Scathing Online Schoolmarm Scathes Through an Al Jazeera Article about England’s New Culture Secretary.

The United Kingdom’s new culture secretary has been accused of Islamophobia over her views on Muslim women and description of the burqa as a “medieval” dress code.

Accused by whom? The article doesn’t say. By the author of the article I guess, and one or two others. But since totally covering up women is way pre-medieval, the secretary is certainly guilty of medievophobia.

[Nadine] Dorries [has] called for a ban on the full-face veil.

This is added to the article to signify that, like the following miscreants, Dorries is Islamophobic:

“The following nations have introduced full or partial ban of the burqa: Austria, France, Belgium, Denmark, Bulgaria, the Netherlands (in public schools, hospitals and on public transport), Germany (partial bans in some states), Italy (in some localities), Spain (in some localities of Catalonia), Russia (in the Stavropol Krai),[4][5][6]Luxembourg,[7]Switzerland,[8]Norway (in nurseries, public schools and universities),[9]Canada (in the public workplace in Quebec),[10]Gabon, Chad, Senegal, the Republic of the Congo, Cameroon (in some localities), Niger (in some localities),[11][12]Sri Lanka,[13]Tajikistan,[14]Uzbekistan (ban on all personal religious symbols),[15]Azerbaijan (in public schools),[16]Turkey (in the judiciary, military and police),[17]Kosovo (in public schools),[18]Bosnia and Herzegovina (in courts and other legal institutions),[19]Morocco (ban on manufacturing, marketing and sale),[20]Tunisia (in public institutions),[21]Egypt (in universities), Algeria (in the public workplace),[22] and China (in Xinjiang).[23][24]

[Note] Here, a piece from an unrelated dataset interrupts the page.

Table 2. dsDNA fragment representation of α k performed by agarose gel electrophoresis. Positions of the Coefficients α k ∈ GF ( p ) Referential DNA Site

“Many [Islamic women] aren’t even allowed to keep their genitals,” [Dorries has written], referring to female genital mutilation (FGM), an outlawed practice in the UK. FGM predates Islam and Christianity, but is carried out by a minority of adherents to several faiths.

That’s so cute that the Al Jazeera writer puts it that way! FGM is overwhelmingly Islamic, and is practically universal in, among other places, Egypt. Check out all them 90%s, babe! Or how ’bout that 200 million? How Islamophobic to dismiss a deeply rooted, insanely popular practice that in Luxor, for instance, is carried out on newborns! Never too soon to keep a female chaste, and we know all about infantile sexuality from Freud.

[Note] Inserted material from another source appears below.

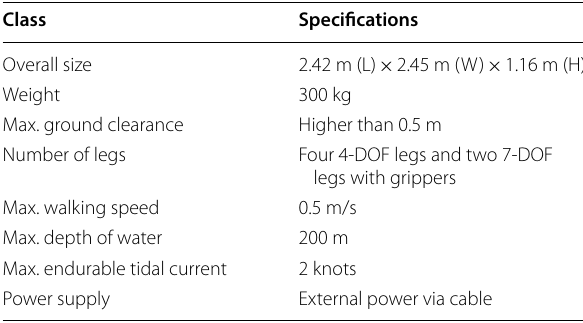
Table 4 Specifications of CR200 [32,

Of the about three million Muslims in Britain, it is widely understood very few women wear the full-face veil, though there are no official statistics.

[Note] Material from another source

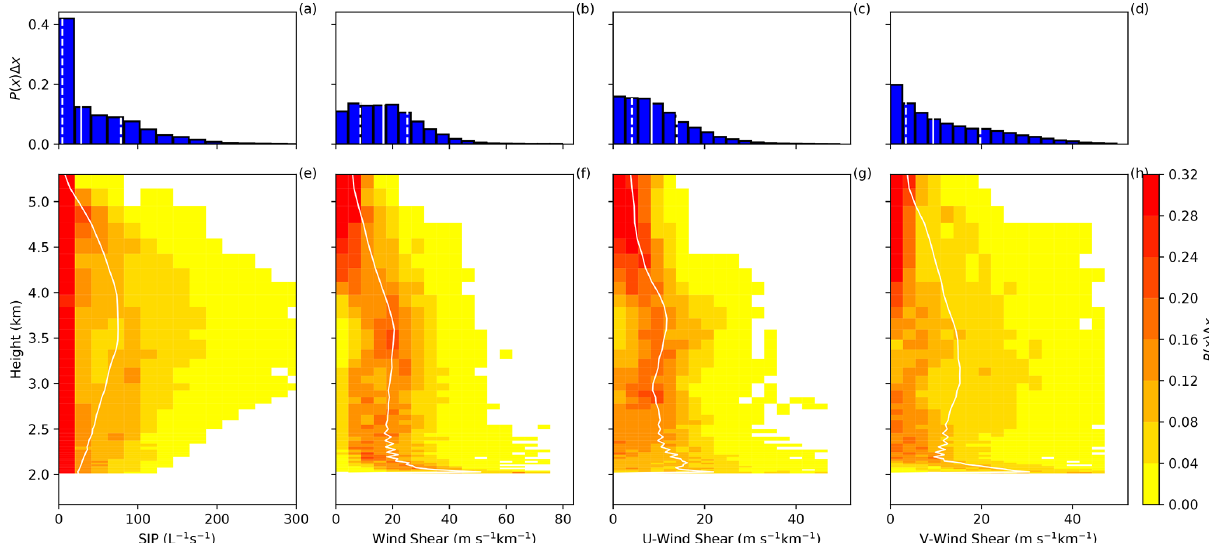
Figure 9. Probability density functions of different variables ( P ( x )) from the BR2.8T simulation from all model levels (top row) and at each model level (bottom row) for (a, e) secondary ice production (SIP) rate, (b, f) wind shear, (c, g) U-wind shear and (d, h) V-wind shear between 14:30–15:45UTC. The solid and dashed white lines are the horizontal 50th percentile and the 25th and 75th percentiles, respectively, of each variable over the 10km × 10km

As with FGM, it would behoove Al Jazeera‘s writer to do a tad of research. As far back as 2007, the NYT reported that “the number of women [in England] wearing the niqab has increased in the past several years,” and the trend has continued. With England one of the last countries in Europe or Asia with no restrictions on the burqa, the place has made itself a magnet for tourists and residents who wear the burqa/niqab.

The burqa, the writer continues, only “captures the national attention when politicians or public figures comment on it.” No, the burqa captures the public attention all the time, because most citizens of liberal democracies object to it, whether or not they favor bans. The thunderous silence that has followed Dorries’ comment, and many others like it from public figures, conveys the profound unpopularity of female invisibility cloaks, abundantly on view of late in that most Islamic of places, Afghanistan.